PREGUNTAS POR RESPONDER:
a. Según el texto sobre la movida libertaria argentina, ¿dónde se creó el espacio político libertario?
b. Reproduzca literalmente el pasaje del texto sobre la movida libertaria argentina que se abre con las palabras "Al principio creí" y se cierra con "de lo mismo.".
c. Redacte la continuación del texto sobre la movida libertaria argentina a partir del punto en que se detiene.

TEXTO PROPORCIONADO:
☆ ☆ ☆ ☆ ☆ ☆ ☆

La llegada de los leones

A menudo los ganadores no son los mejores.

Un texto para nietzscheanos. La movida libertaria argentina, de la cual soy parte, en mis comienzos de militancia por la libertad de manera que podría llamar orgánica o algo parecido; cuando Espert se subió al ring de la escena pública a dar pelea e hicimos lo que pudimos, instalamos esa idea liberadora en la Comunidad; después vino lo demás.

Al principio creí ser parte de esa comunidad de hombres y mujeres libres, por lo tanto, rompí con mi soledad y fui al encuentro de los otros, supuestamente del mismo palo. Hallé decepción, compartí la militancia y el trabajo de aquellos que hicimos posible la creación de un espacio político libertario en Santa Fe; hasta aquí la historia romántica, idílica, de un supuesto nuevo comienzo que termino antes de comenzar en un fiasco, más de lo mismo.

☆ ☆ ☆ ☆ ☆ ☆ ☆

INFORMACIÓN MOSTRADA:

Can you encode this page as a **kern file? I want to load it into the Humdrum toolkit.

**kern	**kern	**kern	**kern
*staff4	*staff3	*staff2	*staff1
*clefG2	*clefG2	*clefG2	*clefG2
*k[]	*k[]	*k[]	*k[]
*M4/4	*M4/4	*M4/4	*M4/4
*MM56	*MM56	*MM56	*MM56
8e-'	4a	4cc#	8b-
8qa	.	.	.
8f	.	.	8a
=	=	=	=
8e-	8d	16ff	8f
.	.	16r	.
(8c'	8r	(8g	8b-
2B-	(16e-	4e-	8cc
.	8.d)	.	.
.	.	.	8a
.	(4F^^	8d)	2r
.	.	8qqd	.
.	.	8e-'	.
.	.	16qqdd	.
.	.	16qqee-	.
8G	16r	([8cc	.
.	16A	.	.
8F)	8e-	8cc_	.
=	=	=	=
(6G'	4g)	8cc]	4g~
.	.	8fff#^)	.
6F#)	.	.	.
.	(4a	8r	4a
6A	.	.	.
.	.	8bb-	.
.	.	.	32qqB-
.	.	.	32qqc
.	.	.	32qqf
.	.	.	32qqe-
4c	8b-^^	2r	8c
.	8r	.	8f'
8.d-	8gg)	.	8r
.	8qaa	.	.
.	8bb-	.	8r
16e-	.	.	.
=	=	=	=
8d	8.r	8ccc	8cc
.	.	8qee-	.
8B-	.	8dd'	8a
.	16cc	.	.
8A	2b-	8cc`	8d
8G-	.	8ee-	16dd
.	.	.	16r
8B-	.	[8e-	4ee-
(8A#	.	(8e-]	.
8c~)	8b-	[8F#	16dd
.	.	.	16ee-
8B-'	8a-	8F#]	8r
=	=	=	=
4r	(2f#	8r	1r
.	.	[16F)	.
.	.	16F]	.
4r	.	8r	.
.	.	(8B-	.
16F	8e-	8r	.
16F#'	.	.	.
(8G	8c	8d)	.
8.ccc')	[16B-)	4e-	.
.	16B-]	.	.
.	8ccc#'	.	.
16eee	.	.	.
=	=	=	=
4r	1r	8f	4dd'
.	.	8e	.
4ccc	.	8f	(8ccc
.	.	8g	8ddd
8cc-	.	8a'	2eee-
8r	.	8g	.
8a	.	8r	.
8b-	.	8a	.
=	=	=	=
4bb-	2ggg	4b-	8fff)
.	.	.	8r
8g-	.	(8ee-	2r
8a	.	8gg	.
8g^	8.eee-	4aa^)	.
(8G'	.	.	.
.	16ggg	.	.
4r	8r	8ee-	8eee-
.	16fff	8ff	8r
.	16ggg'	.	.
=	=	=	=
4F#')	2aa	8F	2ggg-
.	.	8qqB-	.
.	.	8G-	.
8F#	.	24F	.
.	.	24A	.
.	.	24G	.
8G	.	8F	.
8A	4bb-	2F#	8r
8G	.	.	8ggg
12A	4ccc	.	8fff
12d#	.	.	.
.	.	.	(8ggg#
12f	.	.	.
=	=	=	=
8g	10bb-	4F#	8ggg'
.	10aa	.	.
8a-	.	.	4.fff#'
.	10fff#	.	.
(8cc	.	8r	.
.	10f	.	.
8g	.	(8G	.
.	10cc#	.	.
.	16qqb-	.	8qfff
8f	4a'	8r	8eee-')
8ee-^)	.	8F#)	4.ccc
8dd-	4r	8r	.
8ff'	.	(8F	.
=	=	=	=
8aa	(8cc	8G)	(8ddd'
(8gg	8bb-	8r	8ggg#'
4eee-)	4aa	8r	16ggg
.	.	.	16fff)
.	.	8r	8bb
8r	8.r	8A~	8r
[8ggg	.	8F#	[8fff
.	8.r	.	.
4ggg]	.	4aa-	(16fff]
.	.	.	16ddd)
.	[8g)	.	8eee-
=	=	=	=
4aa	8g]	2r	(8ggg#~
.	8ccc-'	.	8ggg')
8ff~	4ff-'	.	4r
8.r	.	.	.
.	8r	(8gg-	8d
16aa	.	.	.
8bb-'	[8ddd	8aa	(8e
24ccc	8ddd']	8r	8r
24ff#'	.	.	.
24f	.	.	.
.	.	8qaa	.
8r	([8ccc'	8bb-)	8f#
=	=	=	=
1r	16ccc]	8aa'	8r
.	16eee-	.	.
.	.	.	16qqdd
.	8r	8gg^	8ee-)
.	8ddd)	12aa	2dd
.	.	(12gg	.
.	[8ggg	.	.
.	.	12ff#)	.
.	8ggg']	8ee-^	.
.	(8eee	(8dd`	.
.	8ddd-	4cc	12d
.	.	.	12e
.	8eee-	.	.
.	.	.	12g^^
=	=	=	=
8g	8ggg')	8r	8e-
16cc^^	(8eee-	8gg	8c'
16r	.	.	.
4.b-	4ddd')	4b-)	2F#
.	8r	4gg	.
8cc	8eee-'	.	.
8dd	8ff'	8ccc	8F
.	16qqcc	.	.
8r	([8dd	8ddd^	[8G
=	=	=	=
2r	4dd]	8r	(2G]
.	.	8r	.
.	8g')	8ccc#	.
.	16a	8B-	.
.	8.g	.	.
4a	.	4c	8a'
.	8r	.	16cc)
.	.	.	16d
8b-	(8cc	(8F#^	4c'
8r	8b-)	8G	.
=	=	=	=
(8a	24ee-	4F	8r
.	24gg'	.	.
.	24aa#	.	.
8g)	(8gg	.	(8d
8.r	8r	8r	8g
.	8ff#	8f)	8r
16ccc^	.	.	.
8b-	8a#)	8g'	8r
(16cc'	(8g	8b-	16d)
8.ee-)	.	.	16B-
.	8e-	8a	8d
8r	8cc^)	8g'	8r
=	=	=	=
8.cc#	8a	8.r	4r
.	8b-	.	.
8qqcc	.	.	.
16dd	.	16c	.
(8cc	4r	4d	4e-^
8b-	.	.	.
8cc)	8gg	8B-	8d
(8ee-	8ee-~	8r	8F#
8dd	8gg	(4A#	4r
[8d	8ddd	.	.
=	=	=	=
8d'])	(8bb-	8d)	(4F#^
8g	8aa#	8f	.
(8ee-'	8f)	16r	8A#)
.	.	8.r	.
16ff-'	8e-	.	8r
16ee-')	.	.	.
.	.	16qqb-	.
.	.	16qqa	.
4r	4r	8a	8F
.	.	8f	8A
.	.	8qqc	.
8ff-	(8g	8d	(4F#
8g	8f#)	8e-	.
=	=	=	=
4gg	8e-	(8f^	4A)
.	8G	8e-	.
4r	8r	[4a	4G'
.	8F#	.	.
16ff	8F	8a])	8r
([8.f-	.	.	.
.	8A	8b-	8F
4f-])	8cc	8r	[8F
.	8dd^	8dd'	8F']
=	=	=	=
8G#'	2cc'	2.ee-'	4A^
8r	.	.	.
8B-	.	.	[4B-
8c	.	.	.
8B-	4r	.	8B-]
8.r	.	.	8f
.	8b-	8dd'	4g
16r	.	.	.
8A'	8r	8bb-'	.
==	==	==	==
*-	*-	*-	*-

☆ ☆ ☆ ☆ ☆ ☆ ☆

RESPUESTAS POR TAREA:
a. En Santa Fe.

b.
Al principio creí ser parte de esa comunidad de hombres y mujeres libres, por lo tanto, rompí con mi soledad y fui al encuentro de los otros, supuestamente del mismo palo. Hallé decepción, compartí la militancia y el trabajo de aquellos que hicimos posible la creación de un espacio político libertario en Santa Fe; hasta aquí la historia romántica, idílica, de un supuesto nuevo comienzo que termino antes de comenzar en un fiasco, más de lo mismo.

c.
El presente no muestra esa ruptura con el Sistema, la lucha que pegue fuerte y arrase los valores hegemónicos de nuestra sociedad; al contrario, el conservadurismo de la derecha cierra filas en aquellos prejuicios y creencias que han hecho de nuestro pueblo un rebaño dócil y sumiso a las instancias de poder. En este sentido, por más que rujamos como leones, tenemos tantos colgados de Milei y falsos libertarios, que vamos camino a parecernos demasiado a los progres y la izquierda de la sarasa; no hay revolución libertaria.

Diría que muchos siguen siendo esos camellos que cargan con el resentimiento de los que imaginariamente dan batallas, porque nunca se animaron a confrontar lo real; reaccionarios que no tienen el valor de asumir el destino de heroísmo ciudadano por una Argentina mejor, faro del mundo para las naciones libres de verdad.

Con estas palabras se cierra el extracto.